Singapore Scientists Discover Human Liver Cancer Cells Masquerading as Fetal-Like Cells
Liver cancers adopt a fetal-like environment to escape immune surveillance and
grow more aggressively
From left: Dr Florent Ginhoux, Prof Jerry Chan, Prof Pierce Chow, Dr Ramanuj DasGupta, and Dr Ankur Sharma (Copyright: A*STAR’s Genome Institute of Singapore)
SINGAPORE – A team of researchers and clinician-scientists from A*STAR’s Genome Institute of Singapore (GIS), Singapore Immunology Network (SIgN), National Cancer Centre Singapore (NCCS), and KK Women’s and Children’s Hospital (KKH), have identified a pivotal “fetal-like” reprogramming of the tumour ecosystem in human hepatocellular carcinoma (HCC). This study leveraged the platform established by the National Medical Research Council (NMRC) Translational and Clinical Research (TCR) Flagship Programme in Liver Cancer1 and was recently published in Cell on 24 September 2020.
● ● ●
## Required work
**1.** Please turn the paragraph of the liver cancer article starting "SINGAPORE – A team of researchers" into a short bulleted list that keeps its main facts.
**2.** Answer these from the liver cancer article:
(a) What kind of environment do liver cancers adopt to escape immune surveillance?
(b) Who holds the copyright on the photo of the researchers?
(c) In which journal was the study published?
The listing that follows has no connection to the liver cancer article.
● ● ●
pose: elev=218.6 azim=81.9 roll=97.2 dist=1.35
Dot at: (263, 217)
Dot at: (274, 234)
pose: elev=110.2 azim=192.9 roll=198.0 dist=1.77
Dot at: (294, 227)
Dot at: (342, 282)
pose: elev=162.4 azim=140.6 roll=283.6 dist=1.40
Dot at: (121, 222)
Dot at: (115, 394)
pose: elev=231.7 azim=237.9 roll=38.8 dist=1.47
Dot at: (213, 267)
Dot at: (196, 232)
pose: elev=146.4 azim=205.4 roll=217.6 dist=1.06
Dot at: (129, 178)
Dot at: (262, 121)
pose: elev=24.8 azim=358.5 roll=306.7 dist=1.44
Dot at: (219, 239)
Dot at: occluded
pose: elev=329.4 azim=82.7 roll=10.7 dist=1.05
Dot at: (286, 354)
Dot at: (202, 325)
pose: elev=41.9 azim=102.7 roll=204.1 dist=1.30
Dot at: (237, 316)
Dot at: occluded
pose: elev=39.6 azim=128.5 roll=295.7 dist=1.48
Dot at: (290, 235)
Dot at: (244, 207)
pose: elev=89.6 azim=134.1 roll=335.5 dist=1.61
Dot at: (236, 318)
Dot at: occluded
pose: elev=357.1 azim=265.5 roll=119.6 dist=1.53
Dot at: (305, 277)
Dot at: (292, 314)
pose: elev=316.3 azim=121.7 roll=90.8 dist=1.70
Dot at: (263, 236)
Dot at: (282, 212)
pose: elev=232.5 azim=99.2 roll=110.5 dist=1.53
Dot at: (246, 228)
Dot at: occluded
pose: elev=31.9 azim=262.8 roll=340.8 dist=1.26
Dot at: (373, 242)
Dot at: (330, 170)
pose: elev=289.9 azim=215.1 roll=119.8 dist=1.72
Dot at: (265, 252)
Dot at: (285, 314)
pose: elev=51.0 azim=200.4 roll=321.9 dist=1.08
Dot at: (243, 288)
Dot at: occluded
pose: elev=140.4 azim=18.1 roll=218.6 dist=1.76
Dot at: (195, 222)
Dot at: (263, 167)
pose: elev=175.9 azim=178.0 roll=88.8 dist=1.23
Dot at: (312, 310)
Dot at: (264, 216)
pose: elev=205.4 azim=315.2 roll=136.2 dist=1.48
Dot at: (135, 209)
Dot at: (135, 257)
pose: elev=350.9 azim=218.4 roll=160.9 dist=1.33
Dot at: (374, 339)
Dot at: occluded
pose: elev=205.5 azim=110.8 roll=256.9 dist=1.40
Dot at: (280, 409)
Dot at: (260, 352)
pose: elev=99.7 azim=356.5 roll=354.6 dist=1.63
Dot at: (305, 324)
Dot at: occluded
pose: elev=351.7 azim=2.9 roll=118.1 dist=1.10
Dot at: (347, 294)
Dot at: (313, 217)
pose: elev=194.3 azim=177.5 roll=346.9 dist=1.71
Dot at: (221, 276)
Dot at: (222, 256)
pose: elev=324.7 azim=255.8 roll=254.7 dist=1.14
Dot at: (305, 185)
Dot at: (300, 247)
● ● ●
## Answers to the exercise
**1.**
- Researchers and clinician-scientists from A*STAR's Genome Institute of Singapore (GIS), Singapore Immunology Network (SIgN), National Cancer Centre Singapore (NCCS) and KK Women's and Children's Hospital (KKH) identified a pivotal "fetal-like" reprogramming of the tumor ecosystem in human hepatocellular carcinoma (HCC).
- The study used the platform established by the National Medical Research Council (NMRC) Translational and Clinical Research (TCR) Flagship Programme in Liver Cancer.
- It was published in Cell on 24 September 2020.

**2.**
(a) A fetal-like environment.
(b) A*STAR's Genome Institute of Singapore.
(c) Cell.